» **WHAT YOU ARE ASKED TO DO**
Beginning with the line that contains "hfov_deg: 63.6", retype the entries below exactly, ending with the line that contains "hfov_deg: 23.4". Leave out any pictures.
■ ■ ■ ■
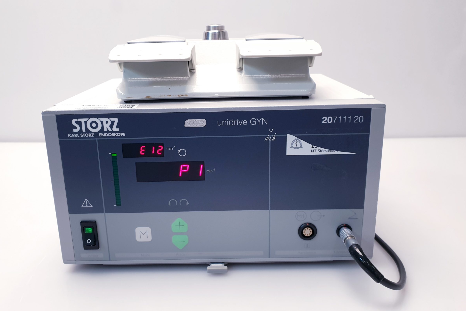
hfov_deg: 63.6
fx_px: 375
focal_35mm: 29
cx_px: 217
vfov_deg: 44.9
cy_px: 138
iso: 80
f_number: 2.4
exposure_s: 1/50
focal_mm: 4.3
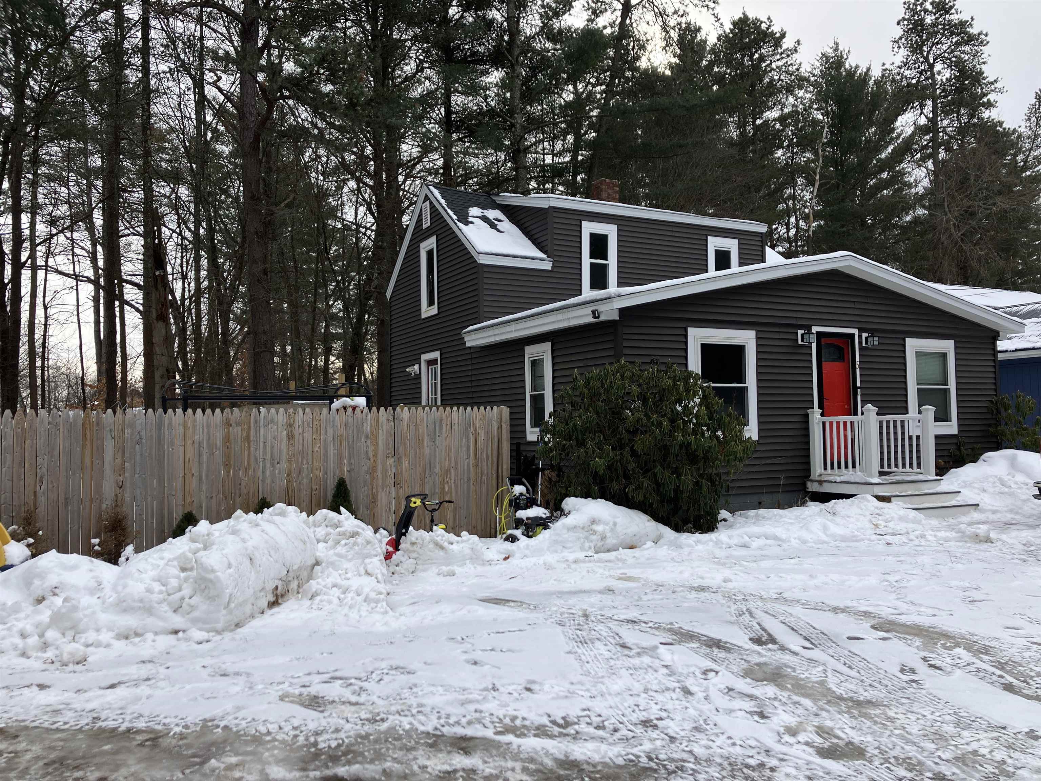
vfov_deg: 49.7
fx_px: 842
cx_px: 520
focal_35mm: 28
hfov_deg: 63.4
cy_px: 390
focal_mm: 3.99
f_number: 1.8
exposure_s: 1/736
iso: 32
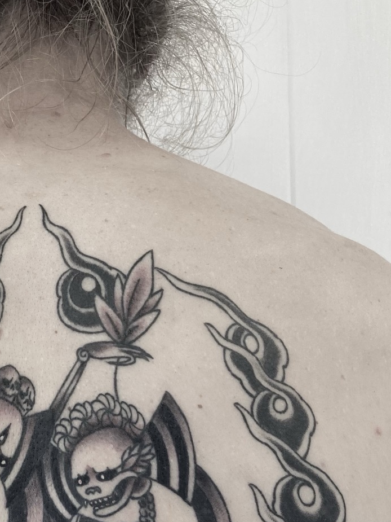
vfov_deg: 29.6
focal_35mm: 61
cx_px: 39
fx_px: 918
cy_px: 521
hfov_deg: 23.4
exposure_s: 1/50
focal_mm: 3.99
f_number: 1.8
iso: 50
■ ■ ■ ■
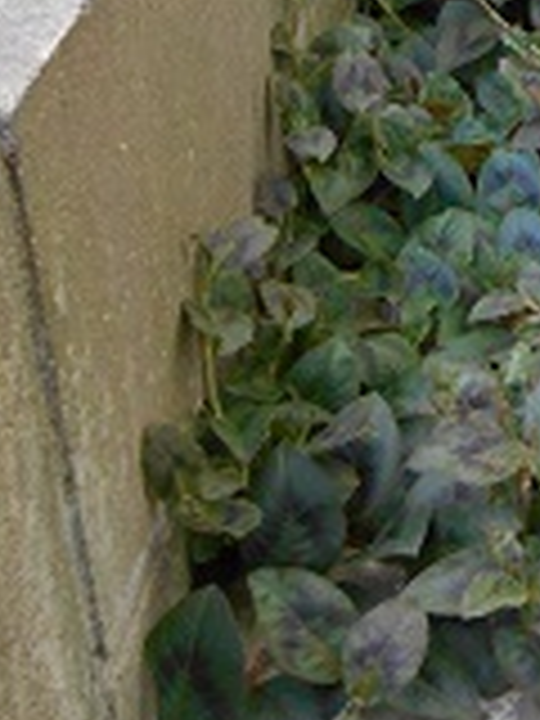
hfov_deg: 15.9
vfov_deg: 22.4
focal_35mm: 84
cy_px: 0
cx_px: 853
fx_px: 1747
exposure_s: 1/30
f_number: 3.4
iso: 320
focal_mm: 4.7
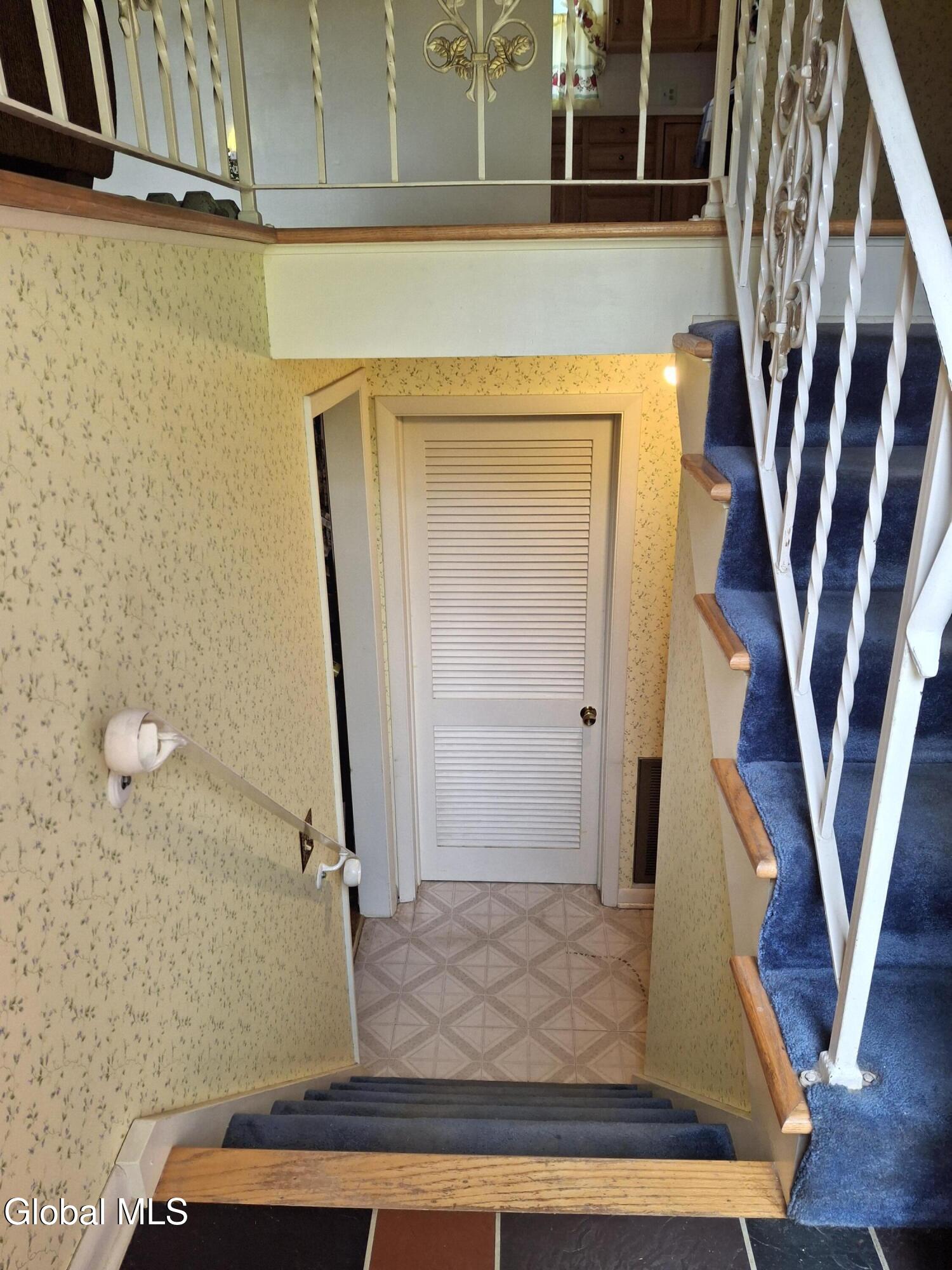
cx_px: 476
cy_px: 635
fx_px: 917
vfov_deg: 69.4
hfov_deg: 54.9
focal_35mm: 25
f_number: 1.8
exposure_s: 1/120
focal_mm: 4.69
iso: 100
■ ■ ■ ■
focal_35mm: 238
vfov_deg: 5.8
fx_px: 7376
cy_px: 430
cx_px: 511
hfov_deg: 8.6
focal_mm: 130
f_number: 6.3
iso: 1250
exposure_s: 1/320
■ ■ ■ ■
» **EXERCISE ANSWER**
hfov_deg: 63.6
fx_px: 375
focal_35mm: 29
cx_px: 217
vfov_deg: 44.9
cy_px: 138
iso: 80
f_number: 2.4
exposure_s: 1/50
focal_mm: 4.3
vfov_deg: 49.7
fx_px: 842
cx_px: 520
focal_35mm: 28
hfov_deg: 63.4
cy_px: 390
focal_mm: 3.99
f_number: 1.8
exposure_s: 1/736
iso: 32
vfov_deg: 29.6
focal_35mm: 61
cx_px: 39
fx_px: 918
cy_px: 521
hfov_deg: 23.4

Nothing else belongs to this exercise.